Immediately they took him back, did an EKG and ran scans. The results were consistent with a heart attack. David was suffering from severe heart damage.

“They said my son had profuse heart damage, admitted him overnight and did an ECHO,” Malozzi said. That’s when she informed doctors that the symptoms developed after David’s second Pfizer shot.

She also told them about the study in Israel showing a possible link between the vaccine and myocarditis.

“The doctors began connecting it to the vaccine because I was connecting it to the vaccine,” Mallozzi said. “But here’s the thing — if I hadn’t read that article I would not have connected it to the vaccine.”

Doctors told Mallozzi they’re not sure how long it will take David to recover, but with other viruses that cause myocarditis, patients have to be monitored by a cardiologist for 18 months to two years.

Mallozzi said:

“David is not allowed to exert himself. If he moves around too fast he has chest pain. My son is like an 80-year-old heart patient and he can’t walk. He cannot walk and exert himself because his heart can’t pump enough blood. It cannot keep up with any type of exercise, including walking.

“The slightest exertion will cause chest pain and he is very fatigued most of the time. The doctors said they expect him to get better over time with rest, but for the past week we haven’t noticed any improvement. Maybe it will be easier to see improvement month to month versus week to week. We will hope for that.”

Mallozzi has a message for other parents questioning whether their child should have a COVID vaccine: “Don’t do it.”

She said:

“It is not worth the risk. Who knows if it’s effective. The Pfizer vaccine is not safe.

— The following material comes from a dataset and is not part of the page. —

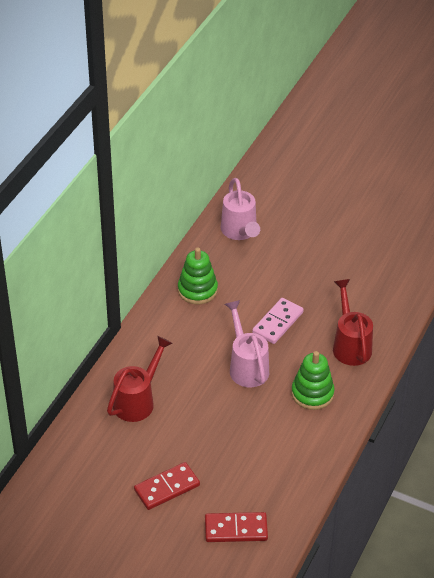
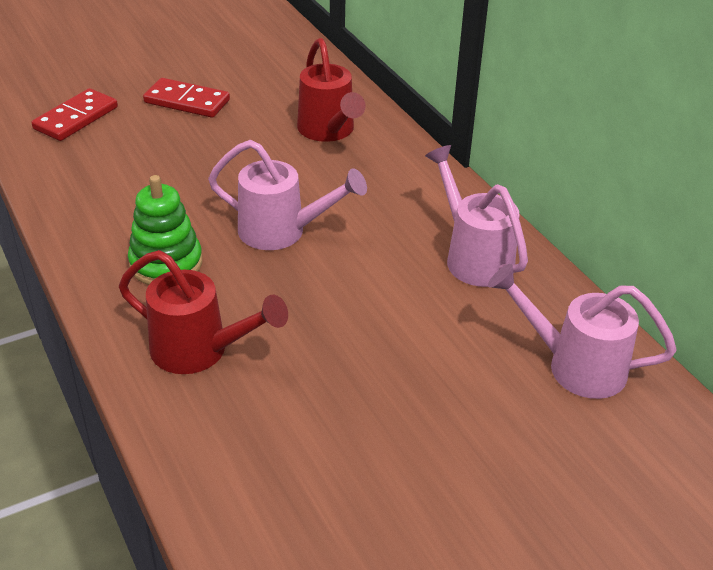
camera: 125 degrees right, 5 degrees down
(167, 488) = (187, 101): red domino -> red domino turned 75 degrees counterclockwise
(197, 290) = (473, 257): green stacking toy -> pink watering can
(277, 322) = (328, 300): pink domino -> none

I’m really concerned about all of the college students going back to campus and these universities mandating vaccines because a young person is not going to think they’re having heart damage.”

David also regrets getting the vaccine — and his doctor told him he cannot get any more COVID vaccines.

Heart problems caused by COVID vaccines aren’t being reported to VAERS

Mallozzi, like many other parents, had a difficult time figuring out how to report her son’s vaccine injury to the Centers for Disease Control and Prevention’s (CDC) Vaccine Adverse Events Reporting System (VAERS).

She said:

“I was assuming it would be reported by the ER doctor who evaluated, diagnosed and admitted my son to the hospital. The hospital receptionist was clueless. The clerk who answered the phone for the records department was clueless, but did eventually say the hospital typically doesn’t report to VAERS.”

The hospital records clerk suggested Mallozzi contact her son’s primary care doctor, but the doctor’s office staff had never heard of VAERS and found no record of David’s case having been reported.

Mallozzi said she was concerned that cases of myocarditis are being under-reported. While her son was being discharged from the hospital, his nurse commented that three other cases of myocarditis were admitted that same day.

“My son’s nurse said she was used to seeing about one patient a year with myocarditis and now, since the COVID vaccines, she is seeing a significant increase in myocarditis patients.”

Mallozzi said:

“VAERS is not working for this particular issue because emergency room physicians don’t typically report and our primary care doctor had never heard of VAERS. My son got his vaccine from Walgreens. Walgreens isn’t following up with him to ask if he has any adverse events and I would have never thought heart damage could come from the vaccine.

“It is frustrating that it is ending up being my responsibility to make sure this report is made.”

The Defender provided Mallozzi with the steps for filing a VAERS report. She was given a temporary VAERS I.D (563354) after filing her report.

In an interview with The Defender, Dr. Hooman Noorchashm, a surgeon, immunologist and patient safety advocate, said, “VAERS is extremely cumbersome and doctors are not required to enter complications into VAERS. If doctors reported adverse events to VAERS, we would have a much more robust system.”

According to the latest data from VAERS, there have been 1,117 cases of myocarditis and pericarditis (heart inflammation) in all age groups reported in the U.S. following COVID vaccination between Dec.14, 2020 and June 11, 2021. Of those, 109 reports occurred in children 12-to-17-years-old with 108 attributed to Pfizer.